It’s a journey that requires much patience on the part of the viewer, as much of “Ghost Tropic” is scenes of this nondescript woman walking the streets of Brussels. Devos shoots in 16mm film, giving the night scenes a grainy quality while making the streetlights and lighted signs luminous against the dark. There are shots that appear to be devoid of people, until Khadija emerges out of the shadows.

Walking the streets, Khadija encounters a broad cross section of night workers — security guards, convenience store clerks, night-shift nurses, a bleary-eyed network of humanity. Khadija occasionally entangles herself in their lives, such as getting help for an ailing homeless man, and then moves on.

Once the viewer is attuned to the film’s contemplative rhythms, we find ourselves feeling a growing empathy for this woman. We sense her kindness and her exhaustion through these encounters, and the charity she draws out in others, such as a gas station attendant who lets Khadija rest her feet for a few minutes in her store, sipping on tea.

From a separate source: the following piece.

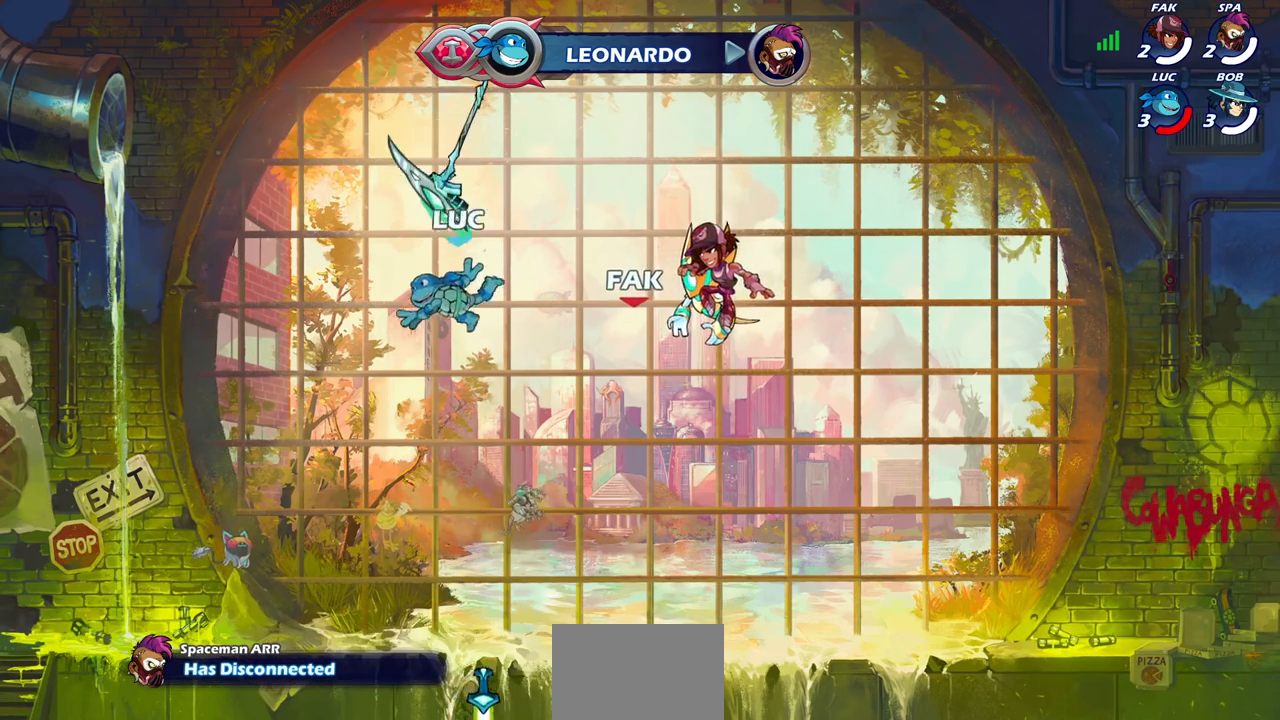
{"buttons": [], "left_stick": "center", "right_stick": "center", "events": []}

But the most poignant moment arrives when Khadija comes across her own daughter (Nora Dari) hanging out with her friends on the street. Initially compelled to confront her daughter for staying out late, Khadija instead hangs back in the shadows, as if truly seeing her daughter for the first time. As Brecht Ameel’s rueful acoustic guitar plays on the soundtrack, it’s an emotionally powerful moment that seems to say much about Khadija’s life with so little.

This minimalist approach serves “Ghost Tropic” well. It seems, on the surface, to be doing so little that it draws the viewer in. And when something happens, it resonates long after the film is over and Khadija is finally home, but subtly changed by her journey.